Ex-School Worker Gets 160 Years For Sex Abuse
Originally published by The Associated Press, July 13, 2001
WACO — A former Central Texas school worker has received sentences totaling 160 years in prison for abusing a girl over a five-year period.
Clayton Eugene Reeves was sentenced Thursday by State District Judge George Allen following his conviction on 11 counts of sexual misconduct.
Allen sentenced Reeves, a former Lorena school system maintenance worker, to maximum 20-year prison terms on each count and ordered that seven of the terms be served consecutively.
The earliest Reeves would be eligible for parole would be in about 80 years, court officials said.
Reeves, 42, rejected an 18-year plea bargain offer from prosecutors Beth Toben and Mark Parker before his trial started, said his attorney, Abel Reyna.

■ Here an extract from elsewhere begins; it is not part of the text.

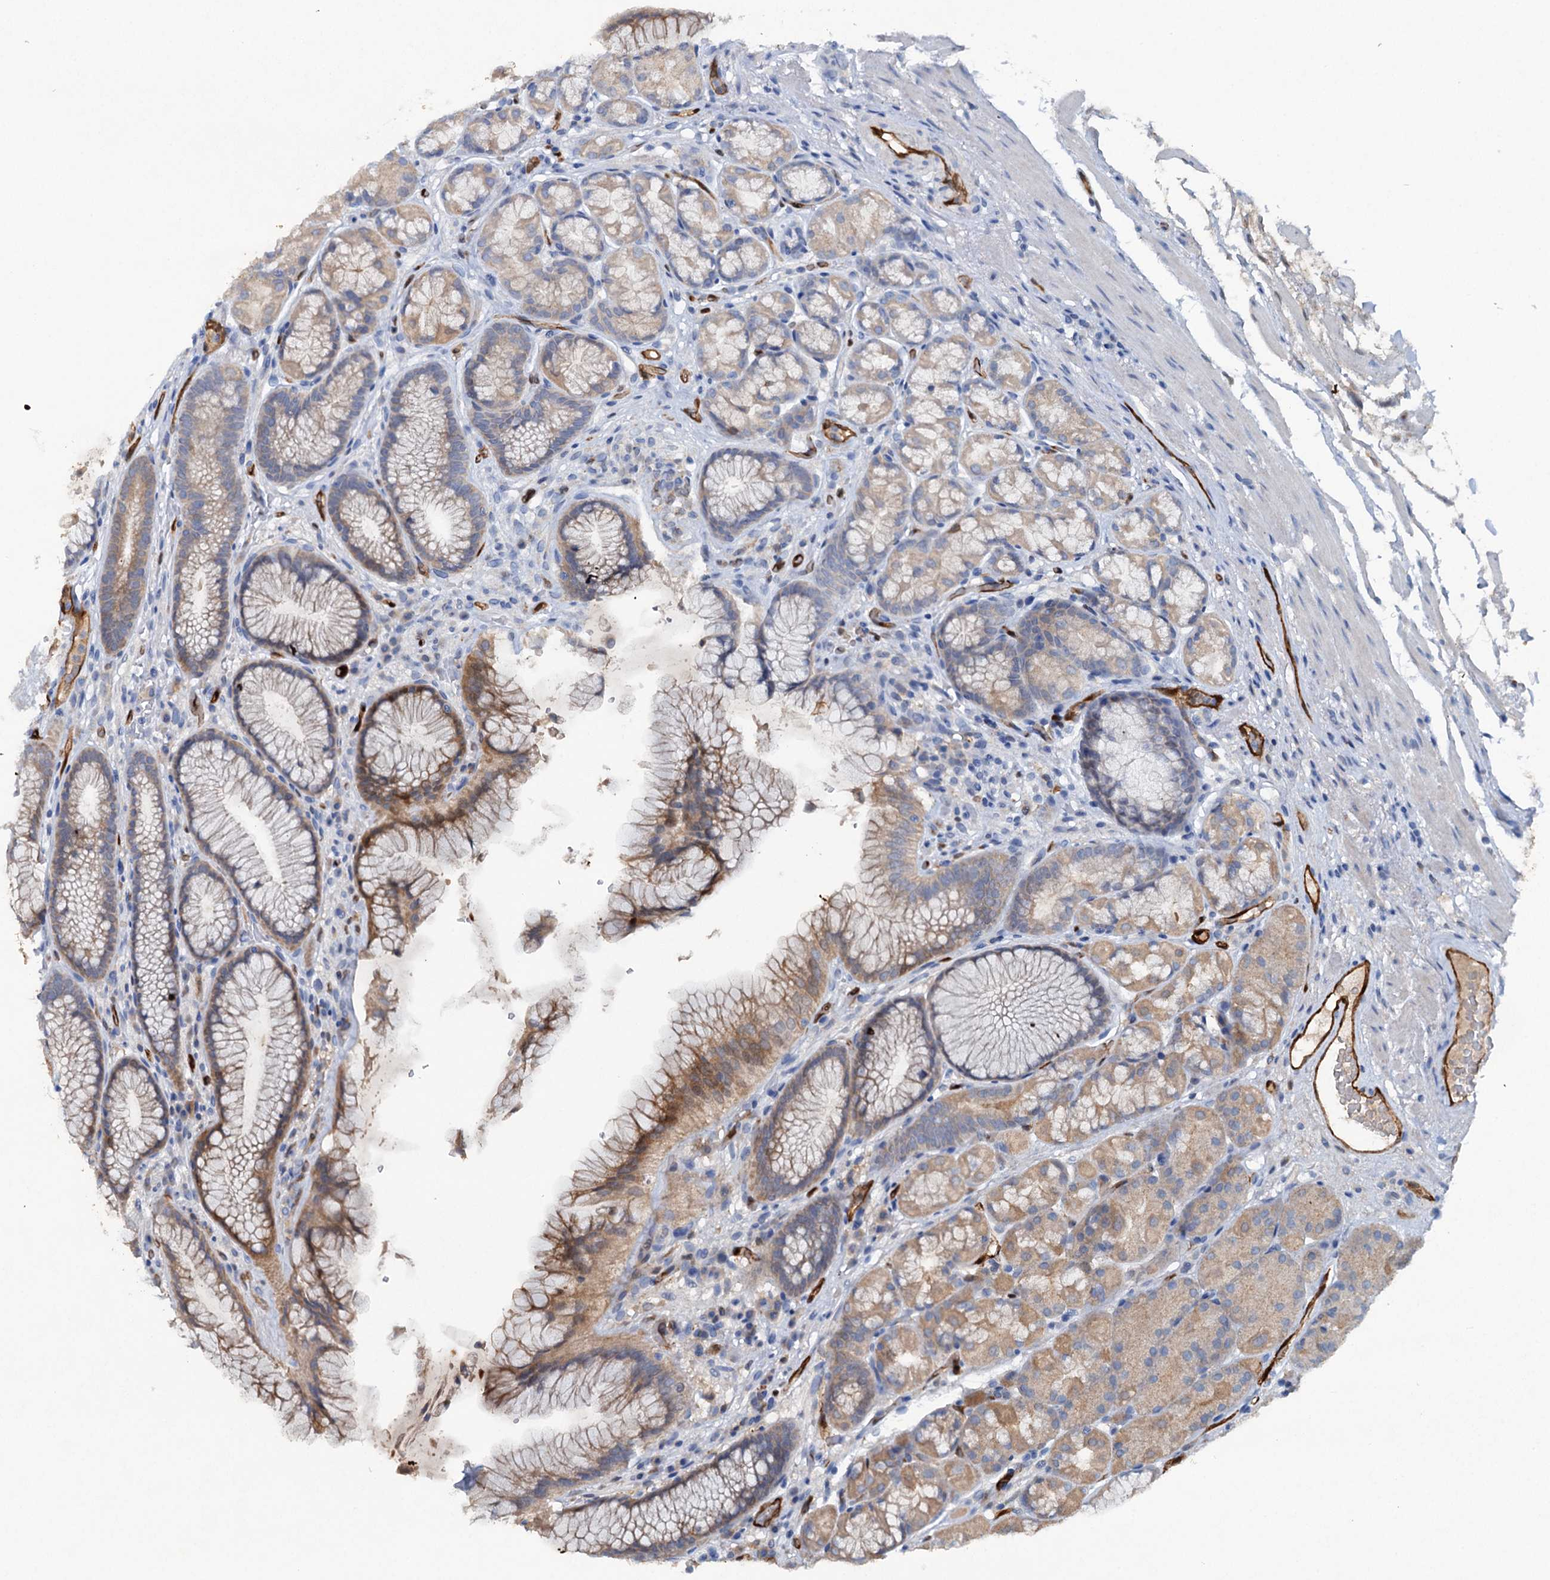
{"staining": {"intensity": "moderate", "quantity": ">75%", "location": "cytoplasmic/membranous"}, "tissue": "stomach", "cell_type": "Glandular cells", "image_type": "normal", "snomed": [{"axis": "morphology", "description": "Normal tissue, NOS"}, {"axis": "topography", "description": "Stomach"}], "caption": "Protein staining shows moderate cytoplasmic/membranous expression in about >75% of glandular cells in benign stomach. Nuclei are stained in blue.", "gene": "IL17RD", "patient": {"sex": "male", "age": 63}}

The defendant did not testify during his four-day trial. A jury of six men and six women deliberated just over an hour Thursday before convicting Reeves on eight counts of sexual assault and three counts of indecency with a child in the attacks on a Lorena girl.
Reeves was described by a prosecutor as "truly a sexual predator."
Before the defendant asked the judge to assess his punishment, prosecutors had intended to call the girl's younger sister as a witness and possibly show a videotape that would prove that he had abused both girls.
The younger victim did not testify. But the older sister, who called Reeves "Satan," told him that he never "broke" her.
"I am a survivor," she testified.
She then read three poems that she had written that chronicled her years of abuse.